Toda personalidade é uma manutenção, é um “campo” de força em um determinado sentido, que é mantido esforçadamente e reforçado a partir de pensamentos e ações. Então, parte da energia psíquica, que é a pura energia criativa do campo (e da vida), é utilizada em “manter” a personalidade. É por isso que dizemos que isso é uma artificialização ou uma elaboração, um esforço. Quando, na meditação não dual, dizemos “sente-se, sem esforço, sem foco”, estamos dizendo que esse não é um trabalho para o ego porque este é sempre um “tarefeiro”: ele está muito ocupado em manter a imagem idealizada na superfície e em deixar as imagens ou partes não tão interessantes nos bastidores.
É por isso que a crença contínua na personalidade é ansiosa: é como se eu estivesse sempre lutando com as forças que acredito que vão garantir o meu acesso ao amor (dos pais) e não permito que outros aspectos surjam. É por isso que chamamos isso de manutenção, o que é mesmo um processo hercúleo, afinal, o mundo me traz situações difíceis para minha personalidade idealizada. São essas situações que chamamos de crise.
Quando alguém vivencia uma crise, às vezes, no budismo, se diz: esse é um presente das dakinis, das entidades de sabedoria, como se estas estivessem interessadas em mostrar para a pessoa que o apego estava na manutenção da personalidade e não na experiência da verdade. Esses exemplos são muito conhecidos também em outras culturas, como a história de Jó, onde um homem passa por muitas provações mas não abandona sua fé, apenas aprofunda-a cada vez mais. Em outros momentos de crise, contudo, outros homens escolhem outros caminhos – como o medo que faz Darth Vader buscar poder para impedir a perda das pessoas queridas; ou Dorian Gray que deseja ser belo para sempre.
O ego vive de pactos que serão inevitavelmente rompidos porque a impermanência irá devorar todas as construções, é isso o que ela faz. Isso significa que as crises são apenas mensageiras do que precisa de regulação, de mais suavidade, mais compaixão, mais amorosidade.

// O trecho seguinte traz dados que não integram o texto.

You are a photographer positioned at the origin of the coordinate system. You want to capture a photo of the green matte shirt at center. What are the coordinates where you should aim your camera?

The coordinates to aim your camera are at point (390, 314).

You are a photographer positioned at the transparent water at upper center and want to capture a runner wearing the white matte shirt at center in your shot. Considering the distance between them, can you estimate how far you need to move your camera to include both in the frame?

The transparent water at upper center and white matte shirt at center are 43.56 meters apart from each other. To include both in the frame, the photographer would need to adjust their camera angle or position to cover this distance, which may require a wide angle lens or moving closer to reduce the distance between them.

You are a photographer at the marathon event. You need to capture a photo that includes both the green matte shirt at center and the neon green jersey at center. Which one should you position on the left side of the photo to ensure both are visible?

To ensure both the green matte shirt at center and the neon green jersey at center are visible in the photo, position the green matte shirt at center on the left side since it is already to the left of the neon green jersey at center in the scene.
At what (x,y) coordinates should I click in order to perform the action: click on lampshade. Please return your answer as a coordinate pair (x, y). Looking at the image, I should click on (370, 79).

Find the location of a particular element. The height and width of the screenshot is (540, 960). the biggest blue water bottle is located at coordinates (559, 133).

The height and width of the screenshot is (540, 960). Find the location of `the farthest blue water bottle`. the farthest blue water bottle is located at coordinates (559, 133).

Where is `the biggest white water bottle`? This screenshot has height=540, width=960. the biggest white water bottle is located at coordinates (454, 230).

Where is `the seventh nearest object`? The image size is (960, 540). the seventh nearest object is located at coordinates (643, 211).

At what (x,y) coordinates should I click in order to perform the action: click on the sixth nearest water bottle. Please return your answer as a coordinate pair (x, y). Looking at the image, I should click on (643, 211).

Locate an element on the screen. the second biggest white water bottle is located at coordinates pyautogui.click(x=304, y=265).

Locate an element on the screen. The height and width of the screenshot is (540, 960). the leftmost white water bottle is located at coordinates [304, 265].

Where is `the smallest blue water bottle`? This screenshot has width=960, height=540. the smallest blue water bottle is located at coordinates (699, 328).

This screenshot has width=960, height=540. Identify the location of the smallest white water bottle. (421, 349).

Em outras palavras, eu preciso aproximar de mim, com admiração e conexão concreta, ações realistas amorosas, de modo que possa estar em contato com a minha fome e não construir pactos nem privilegiar aspectos idealizados em detrimentos de outros.
É por isso que a prática da meditação é uma provocação, um peso, uma tarefa difícil para o ego. Ele não consegue fazê-lo e a resistência ao sentar é apenas porque ele sente que precisa estar muito ocupado. Quem senta na meditação não dual não é ninguém, é o espaço aberto, o modo natural que sabe que vai ser atravessado pela tempestade e também pelo céu limpo, e não vai se agarrar a nenhum dos dois. Fazer isso seria perder tudo o que pode surgir no caminho.